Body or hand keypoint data
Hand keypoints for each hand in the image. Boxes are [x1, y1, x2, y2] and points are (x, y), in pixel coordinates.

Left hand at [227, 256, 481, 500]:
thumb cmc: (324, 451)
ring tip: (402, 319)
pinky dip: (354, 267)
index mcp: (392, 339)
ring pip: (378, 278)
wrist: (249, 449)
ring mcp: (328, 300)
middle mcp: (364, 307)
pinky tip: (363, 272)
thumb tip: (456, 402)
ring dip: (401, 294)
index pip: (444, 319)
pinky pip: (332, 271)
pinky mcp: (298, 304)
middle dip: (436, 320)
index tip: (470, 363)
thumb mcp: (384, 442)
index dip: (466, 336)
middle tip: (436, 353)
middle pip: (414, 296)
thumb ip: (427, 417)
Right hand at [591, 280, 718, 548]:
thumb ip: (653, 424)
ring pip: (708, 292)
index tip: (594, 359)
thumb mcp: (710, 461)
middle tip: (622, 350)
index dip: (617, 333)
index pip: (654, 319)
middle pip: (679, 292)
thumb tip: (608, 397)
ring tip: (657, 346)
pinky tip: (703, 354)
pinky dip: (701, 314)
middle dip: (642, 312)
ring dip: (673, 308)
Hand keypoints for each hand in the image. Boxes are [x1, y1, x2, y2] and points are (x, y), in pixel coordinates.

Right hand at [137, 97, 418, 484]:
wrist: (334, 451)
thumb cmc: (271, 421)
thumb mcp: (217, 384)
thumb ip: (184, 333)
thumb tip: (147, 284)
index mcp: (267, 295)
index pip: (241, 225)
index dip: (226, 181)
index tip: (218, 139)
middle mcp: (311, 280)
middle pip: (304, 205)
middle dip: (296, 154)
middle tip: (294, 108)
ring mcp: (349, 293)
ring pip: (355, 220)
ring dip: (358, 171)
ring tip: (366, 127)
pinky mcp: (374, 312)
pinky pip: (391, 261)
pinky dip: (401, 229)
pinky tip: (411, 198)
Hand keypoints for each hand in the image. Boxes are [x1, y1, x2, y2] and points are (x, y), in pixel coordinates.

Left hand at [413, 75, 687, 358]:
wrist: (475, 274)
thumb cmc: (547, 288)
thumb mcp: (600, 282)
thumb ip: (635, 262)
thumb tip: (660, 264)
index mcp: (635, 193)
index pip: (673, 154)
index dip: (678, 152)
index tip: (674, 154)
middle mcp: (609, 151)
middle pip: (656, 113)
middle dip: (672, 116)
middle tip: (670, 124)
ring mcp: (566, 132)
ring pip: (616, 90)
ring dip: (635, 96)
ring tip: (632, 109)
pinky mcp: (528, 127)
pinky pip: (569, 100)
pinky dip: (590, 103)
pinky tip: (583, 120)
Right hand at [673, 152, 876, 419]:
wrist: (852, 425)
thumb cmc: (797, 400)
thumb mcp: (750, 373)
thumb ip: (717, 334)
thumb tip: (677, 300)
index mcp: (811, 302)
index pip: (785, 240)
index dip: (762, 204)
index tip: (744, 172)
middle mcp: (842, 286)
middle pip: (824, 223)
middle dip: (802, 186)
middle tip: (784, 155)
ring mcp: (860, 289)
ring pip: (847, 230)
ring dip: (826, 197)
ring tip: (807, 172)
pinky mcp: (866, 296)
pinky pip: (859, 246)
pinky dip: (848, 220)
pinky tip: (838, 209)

_TASK INSTRUCTIONS_:
Single out each line of the records above with the string "Right" in it, and copy it.

_ANSWER SPACE_:
Right hand at [591, 280, 718, 548]:
Right hand at [137, 97, 418, 484]:
Right hand at [673, 152, 876, 419]:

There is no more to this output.